Can you repeat the records from the line with "Every image in" up to and including the line with "0.022398, 0.360163, -0.875696]]", changing "document" to "collection" and leaving all else untouched?

___ SOURCE INFORMATION ___

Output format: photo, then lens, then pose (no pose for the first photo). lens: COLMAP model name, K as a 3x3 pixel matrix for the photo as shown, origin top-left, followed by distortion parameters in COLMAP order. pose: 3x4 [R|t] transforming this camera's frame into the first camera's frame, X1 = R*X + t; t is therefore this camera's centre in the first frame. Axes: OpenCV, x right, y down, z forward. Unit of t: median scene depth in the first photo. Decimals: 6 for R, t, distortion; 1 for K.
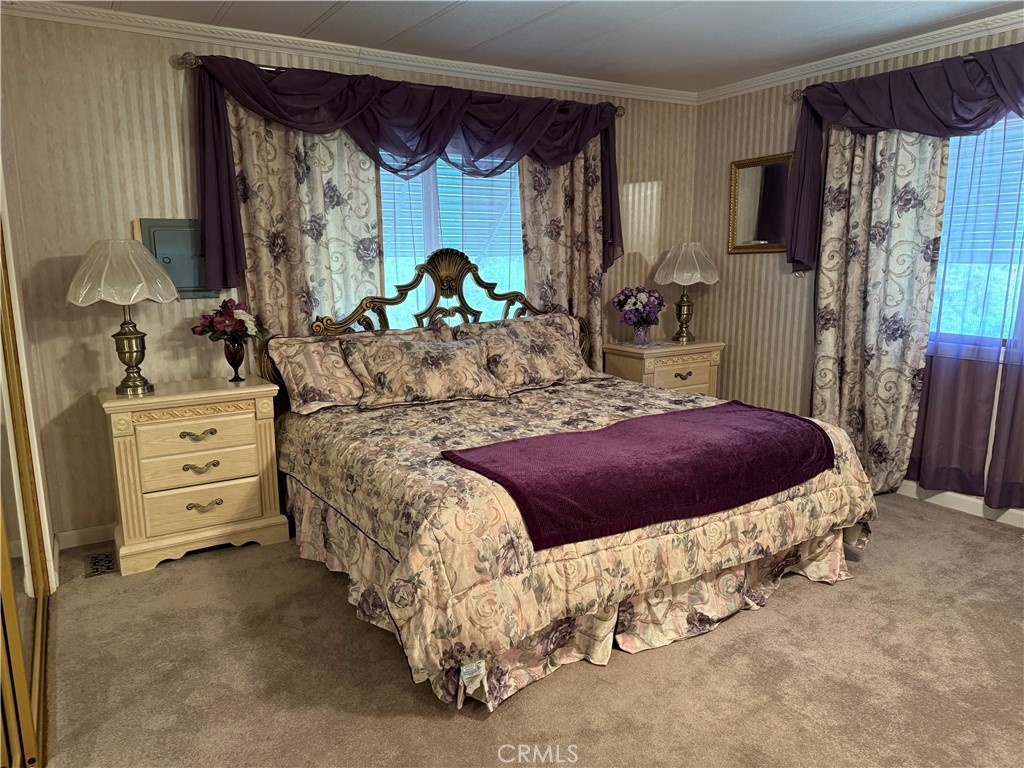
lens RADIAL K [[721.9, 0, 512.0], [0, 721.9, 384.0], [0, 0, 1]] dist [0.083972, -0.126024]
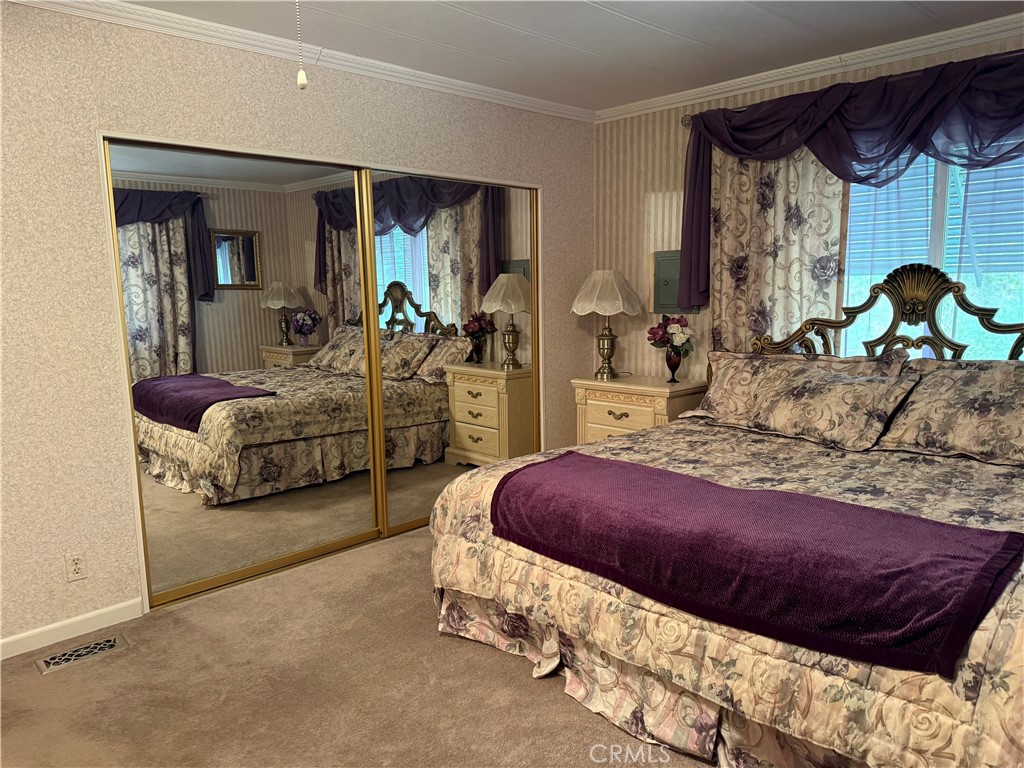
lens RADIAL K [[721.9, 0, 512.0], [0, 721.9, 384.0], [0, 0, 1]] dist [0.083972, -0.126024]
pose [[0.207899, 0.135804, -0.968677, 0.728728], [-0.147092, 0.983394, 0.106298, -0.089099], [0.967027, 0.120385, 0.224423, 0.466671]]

___
___ SOURCE INFORMATION ___

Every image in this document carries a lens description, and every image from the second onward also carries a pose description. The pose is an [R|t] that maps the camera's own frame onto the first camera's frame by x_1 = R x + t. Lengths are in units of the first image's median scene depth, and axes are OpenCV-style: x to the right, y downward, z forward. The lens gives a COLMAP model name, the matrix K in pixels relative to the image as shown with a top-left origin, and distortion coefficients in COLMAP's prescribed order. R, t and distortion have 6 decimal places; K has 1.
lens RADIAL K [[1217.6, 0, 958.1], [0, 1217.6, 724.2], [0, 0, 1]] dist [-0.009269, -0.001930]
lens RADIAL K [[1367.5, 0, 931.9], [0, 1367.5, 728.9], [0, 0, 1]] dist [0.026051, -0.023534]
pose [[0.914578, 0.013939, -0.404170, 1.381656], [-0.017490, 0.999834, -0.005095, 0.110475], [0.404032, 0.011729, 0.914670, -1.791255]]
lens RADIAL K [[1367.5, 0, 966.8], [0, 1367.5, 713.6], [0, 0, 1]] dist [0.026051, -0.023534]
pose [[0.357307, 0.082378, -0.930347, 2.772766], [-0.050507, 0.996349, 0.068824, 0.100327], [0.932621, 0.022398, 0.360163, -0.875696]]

___

(ANSWER SECTION)
Every image in this collection carries a lens description, and every image from the second onward also carries a pose description. The pose is an [R|t] that maps the camera's own frame onto the first camera's frame by x_1 = R x + t. Lengths are in units of the first image's median scene depth, and axes are OpenCV-style: x to the right, y downward, z forward. The lens gives a COLMAP model name, the matrix K in pixels relative to the image as shown with a top-left origin, and distortion coefficients in COLMAP's prescribed order. R, t and distortion have 6 decimal places; K has 1.
lens RADIAL K [[1217.6, 0, 958.1], [0, 1217.6, 724.2], [0, 0, 1]] dist [-0.009269, -0.001930]
lens RADIAL K [[1367.5, 0, 931.9], [0, 1367.5, 728.9], [0, 0, 1]] dist [0.026051, -0.023534]
pose [[0.914578, 0.013939, -0.404170, 1.381656], [-0.017490, 0.999834, -0.005095, 0.110475], [0.404032, 0.011729, 0.914670, -1.791255]]
lens RADIAL K [[1367.5, 0, 966.8], [0, 1367.5, 713.6], [0, 0, 1]] dist [0.026051, -0.023534]
pose [[0.357307, 0.082378, -0.930347, 2.772766], [-0.050507, 0.996349, 0.068824, 0.100327], [0.932621, 0.022398, 0.360163, -0.875696]]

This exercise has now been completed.